The way I read this is that 60% of people don't consider the screen done when the first results come in.  In my eyes, the screen is over when there are actives identified with testable SAR hypotheses.  This is probably just my bias of having lived in a very resource constrained environment where follow up to a screen was a second serving of resources.  To me, this is great news; companies that are doing fragment screening are invested and not giving short shrift to these efforts. 

I would be curious to hear in the comments how people develop SAR with a maximally diverse library.  Do you just pick every available fragment that has the same central core and evaluate all possible side chains?  Would you apply a similarity cutoff of 0.9 or something?  How many compounds do you follow up with per active fragment?

29 April 2011

Not fragments versus DOS, fragments from DOS

A few months ago we highlighted a forum in Nature comparing fragment-based lead discovery with diversity-oriented synthesis, or DOS. This was quite a vigorous debate and was covered on our sister blog as well as In the Pipeline and second messenger.
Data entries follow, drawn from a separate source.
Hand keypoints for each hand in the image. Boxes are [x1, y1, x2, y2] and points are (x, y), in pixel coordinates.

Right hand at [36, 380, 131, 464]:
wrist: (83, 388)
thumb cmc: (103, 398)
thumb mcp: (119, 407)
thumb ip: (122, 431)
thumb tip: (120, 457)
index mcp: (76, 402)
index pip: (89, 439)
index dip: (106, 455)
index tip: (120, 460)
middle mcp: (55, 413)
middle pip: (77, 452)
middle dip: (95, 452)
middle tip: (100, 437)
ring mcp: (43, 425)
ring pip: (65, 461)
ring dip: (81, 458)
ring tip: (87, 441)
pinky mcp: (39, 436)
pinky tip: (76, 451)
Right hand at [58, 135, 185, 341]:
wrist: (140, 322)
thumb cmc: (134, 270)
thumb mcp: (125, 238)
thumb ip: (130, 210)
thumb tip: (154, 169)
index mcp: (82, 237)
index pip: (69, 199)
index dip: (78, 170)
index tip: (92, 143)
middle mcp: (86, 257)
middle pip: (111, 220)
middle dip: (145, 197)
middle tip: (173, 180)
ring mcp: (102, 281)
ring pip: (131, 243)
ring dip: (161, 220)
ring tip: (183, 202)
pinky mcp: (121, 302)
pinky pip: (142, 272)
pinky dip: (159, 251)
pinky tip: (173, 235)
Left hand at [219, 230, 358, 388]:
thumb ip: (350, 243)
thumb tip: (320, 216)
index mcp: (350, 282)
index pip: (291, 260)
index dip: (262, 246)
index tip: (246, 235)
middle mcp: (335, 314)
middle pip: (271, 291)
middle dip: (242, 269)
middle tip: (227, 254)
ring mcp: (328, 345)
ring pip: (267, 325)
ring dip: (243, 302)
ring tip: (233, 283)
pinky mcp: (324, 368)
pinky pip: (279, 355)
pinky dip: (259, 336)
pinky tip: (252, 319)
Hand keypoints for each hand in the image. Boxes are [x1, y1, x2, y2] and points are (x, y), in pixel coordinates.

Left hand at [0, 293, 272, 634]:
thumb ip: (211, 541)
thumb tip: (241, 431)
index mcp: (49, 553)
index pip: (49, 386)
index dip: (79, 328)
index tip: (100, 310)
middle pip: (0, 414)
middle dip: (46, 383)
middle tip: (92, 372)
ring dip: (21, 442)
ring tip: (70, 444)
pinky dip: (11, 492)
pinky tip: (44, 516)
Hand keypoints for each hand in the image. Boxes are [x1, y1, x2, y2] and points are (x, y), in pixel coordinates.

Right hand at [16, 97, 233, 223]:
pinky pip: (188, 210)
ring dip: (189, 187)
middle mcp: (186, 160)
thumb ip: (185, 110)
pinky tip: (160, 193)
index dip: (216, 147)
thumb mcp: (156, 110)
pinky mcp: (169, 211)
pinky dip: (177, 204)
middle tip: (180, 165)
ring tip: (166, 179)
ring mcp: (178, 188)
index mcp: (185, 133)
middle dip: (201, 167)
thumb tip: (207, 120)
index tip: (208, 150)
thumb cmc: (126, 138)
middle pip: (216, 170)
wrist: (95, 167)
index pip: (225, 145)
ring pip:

Personally I’ve never been a this or that kind of guy – more of a this and that – so it is refreshing to see a paper in this week’s issue of PNAS describing a DOS approach to building fragments.
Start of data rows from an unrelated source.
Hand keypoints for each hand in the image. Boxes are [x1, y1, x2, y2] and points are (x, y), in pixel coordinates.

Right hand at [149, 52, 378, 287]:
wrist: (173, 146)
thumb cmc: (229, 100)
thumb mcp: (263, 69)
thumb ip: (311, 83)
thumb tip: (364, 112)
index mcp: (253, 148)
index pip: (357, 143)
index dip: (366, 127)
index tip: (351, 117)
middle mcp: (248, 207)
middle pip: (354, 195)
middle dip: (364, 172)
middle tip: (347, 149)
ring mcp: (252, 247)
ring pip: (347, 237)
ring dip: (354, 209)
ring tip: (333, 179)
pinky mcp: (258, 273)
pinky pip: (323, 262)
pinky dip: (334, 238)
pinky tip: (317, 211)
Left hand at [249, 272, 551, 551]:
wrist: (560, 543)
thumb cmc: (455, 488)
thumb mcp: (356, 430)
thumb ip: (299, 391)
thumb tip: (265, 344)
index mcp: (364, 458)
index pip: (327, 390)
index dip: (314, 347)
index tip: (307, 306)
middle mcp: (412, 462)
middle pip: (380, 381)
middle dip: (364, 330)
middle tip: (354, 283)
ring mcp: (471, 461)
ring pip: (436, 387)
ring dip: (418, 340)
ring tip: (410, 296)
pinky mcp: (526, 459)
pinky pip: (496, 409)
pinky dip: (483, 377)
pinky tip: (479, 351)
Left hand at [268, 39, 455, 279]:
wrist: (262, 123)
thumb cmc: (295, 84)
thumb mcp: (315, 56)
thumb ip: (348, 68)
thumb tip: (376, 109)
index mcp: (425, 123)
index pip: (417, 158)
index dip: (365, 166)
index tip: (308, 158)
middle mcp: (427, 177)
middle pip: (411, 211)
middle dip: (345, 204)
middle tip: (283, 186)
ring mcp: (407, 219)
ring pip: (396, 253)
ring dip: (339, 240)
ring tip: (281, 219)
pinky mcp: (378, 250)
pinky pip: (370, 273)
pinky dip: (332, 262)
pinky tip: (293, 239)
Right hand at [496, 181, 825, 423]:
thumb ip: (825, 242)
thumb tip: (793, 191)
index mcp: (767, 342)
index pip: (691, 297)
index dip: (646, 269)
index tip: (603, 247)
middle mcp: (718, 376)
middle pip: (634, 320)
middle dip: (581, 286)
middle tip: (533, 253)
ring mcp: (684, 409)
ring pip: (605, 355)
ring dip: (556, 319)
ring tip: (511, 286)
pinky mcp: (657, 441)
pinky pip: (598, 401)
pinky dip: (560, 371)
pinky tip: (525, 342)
Damian Young and colleagues at Harvard and the Broad Institute, ground zero for DOS, noted that many commercial fragments contain a sizable percentage of sp2 carbons: aromatic rings, for example. Because a larger number of aromatic rings correlates with lower solubility and higher attrition in lead development, the researchers focused on using DOS to generate fragments that would have a higher fraction of sp3 carbons at the expense of sp2 carbons. They used a “build/couple/pair” approach, in which chiral “building blocks” (in this case proline derivatives) were “coupled” to another building block and then functional groups were “paired” to generate bicyclic molecules. The result was about three dozen fragments.

So how do they look? Actually, not so bad. Superficially they all resemble one another, but because they contain up to three stereocenters they cover quite a bit of chemical space while still conforming to the rule of 3. Significantly, they are in fact more three-dimensional than commercially available fragments (from ZINC) having the same molecular formula or the same set of calculated physical properties (molecular weight, cLogP, number of hydrogen-bond donors and acceptors, etc.). The DOS fragments contain a larger fraction of methyl esters and carboxylic acids than I would want to see in a library overall, but this was intentional, and none of them are downright ugly.

Unfortunately the paper provides no screening data, so it is anyone’s guess whether any of the fragments will turn out to be active. Still, the approach is likely to probe new areas of chemical space. Hopefully some of the commercial purveyors of fragments will start making and selling these types of molecules.